Convoqués pour être entendus par la justice, Monia Arfaoui et Mohamed Boughalleb sont toutefois ressortis libres de leur audition. Qu’à cela ne tienne, Chaïbi persiste et veut aller plus vite en faisant d’une pierre deux coups. Il intente donc des poursuites groupées contre Boughalleb et Arfaoui au prétexte qu’ils seraient complices et chercheraient à lui nuire. Les deux journalistes, qui ne se connaissaient même pas avant que ces affaires n’éclatent, se trouvent maintenant exposés aux rigueurs du récent décret-loi 54, qui punit d’emprisonnement et d’amendes « les infractions se rapportant aux systèmes d’information et de communication ».
Contre-attaque de la corporation
« Jusqu’à maintenant, la majorité des plaintes déposées en vertu du décret 54 contre les journalistes, les activistes et les blogueurs émanent de ministres », souligne Amira Mohamed, vice-présidente du Syndicat national des journalistes tunisiens (SNJT). La corporation s’est mobilisée, a donné de la voix et a surtout montré une solidarité sans faille. De quoi interpeller le gouvernement sur le comportement pour le moins excessif du ministre des Affaires religieuses.
D’autres journalistes, de leur côté, se sont penchés sur son profil. Ils affirment, assurant être en possession des documents qui le prouvent, que Chaïbi, aujourd’hui âgé de 44 ans, a été un cacique du régime Ben Ali et a obtenu son doctorat en études islamiques en faisant valoir les services rendus au parti dans un courrier adressé alors au secrétaire général du Rassemblement constitutionnel démocratique (RCD), Mohamed Ghariani.

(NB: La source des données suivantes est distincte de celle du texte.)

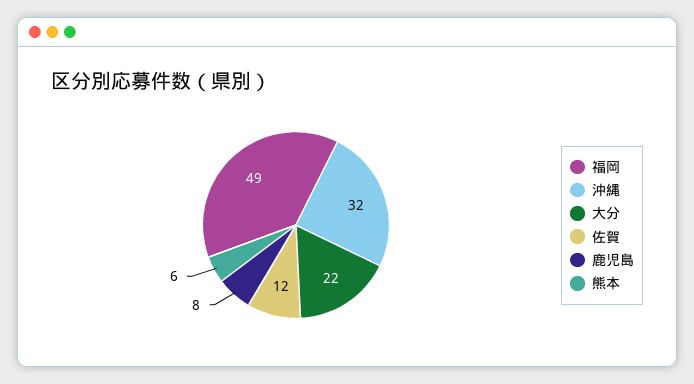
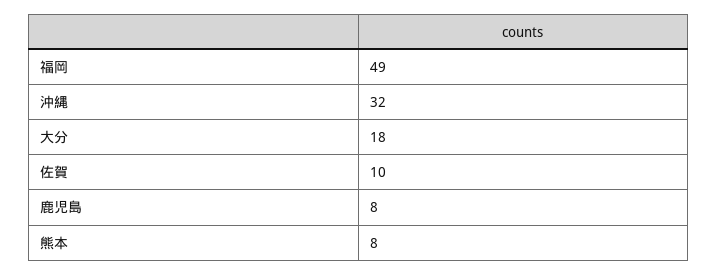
  {
    "福岡": 49,
    "沖縄": 32,
-   "大分": 22,
+   "大分": 18,
-   "佐賀": 12,
+   "佐賀": 10,
    "鹿児島": 8,
-   "熊本": 6
+   "熊本": 8
  }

« Comme si les gens ne me connaissaient pas », rétorque le ministre avec un haussement d’épaules. Selon lui, ces révélations seraient le fait de personnes qui le ciblent « pour avoir déclaré la guerre à la corruption et s’être activé à débarrasser son département des moutons noirs ». Ce à quoi ses détracteurs objectent que, contrairement à ce qu’il assure, son bilan à la tête de son ministère est plutôt mince.

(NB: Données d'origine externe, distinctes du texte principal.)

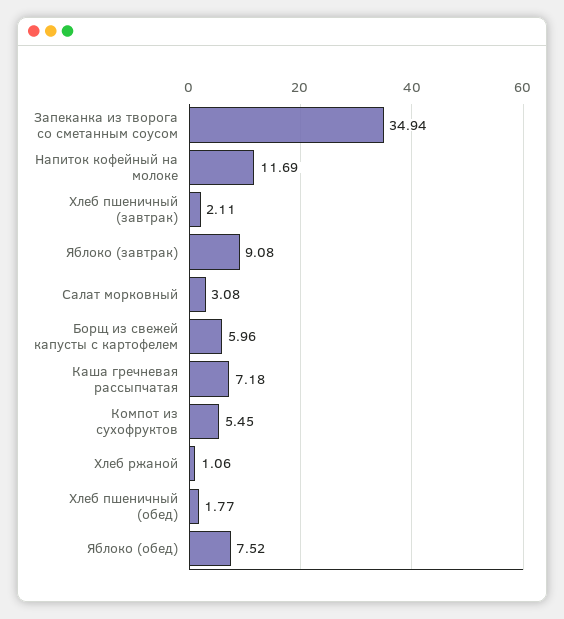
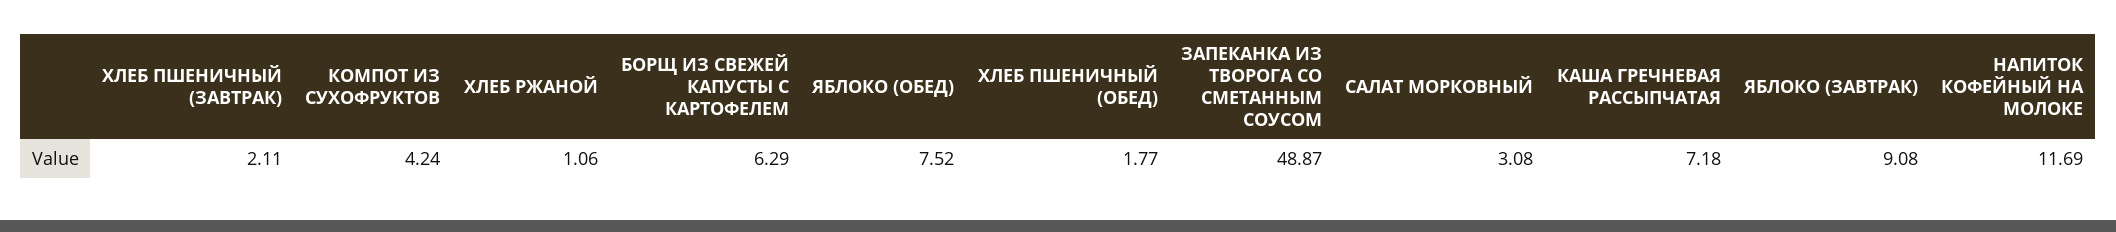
  {
-   "Запеканка из творога со сметанным соусом": 34.94,
+   "Запеканка из творога со сметанным соусом": 48.87,
    "Напиток кофейный на молоке": 11.69,
    "Хлеб пшеничный (завтрак)": 2.11,
    "Яблоко (завтрак)": 9.08,
    "Салат морковный": 3.08,
-   "Борщ из свежей капусты с картофелем": 5.96,
+   "Борщ из свежей капусты с картофелем": 6.29,
    "Каша гречневая рассыпчатая": 7.18,
-   "Компот из сухофруктов": 5.45,
+   "Компот из сухофруктов": 4.24,
    "Хлеб ржаной": 1.06,
    "Хлеб пшеничный (обед)": 1.77,
    "Яблоко (обед)": 7.52
  }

Connu pour porter régulièrement un costume vieux rose qui apporte une touche colorée aux photos de l’équipe gouvernementale, Ibrahim Chaïbi a récemment annoncé l’inauguration de 64 nouvelles mosquées à l’occasion du ramadan, s’attirant les critiques de ceux qui estiment que le pays a surtout besoin d’écoles. Il avait aussi provoqué la moquerie lorsqu’il avait publiquement estimé que le recul de la pandémie de Covid-19 observé en 2022 était lié à la distribution massive d’exemplaires du Coran.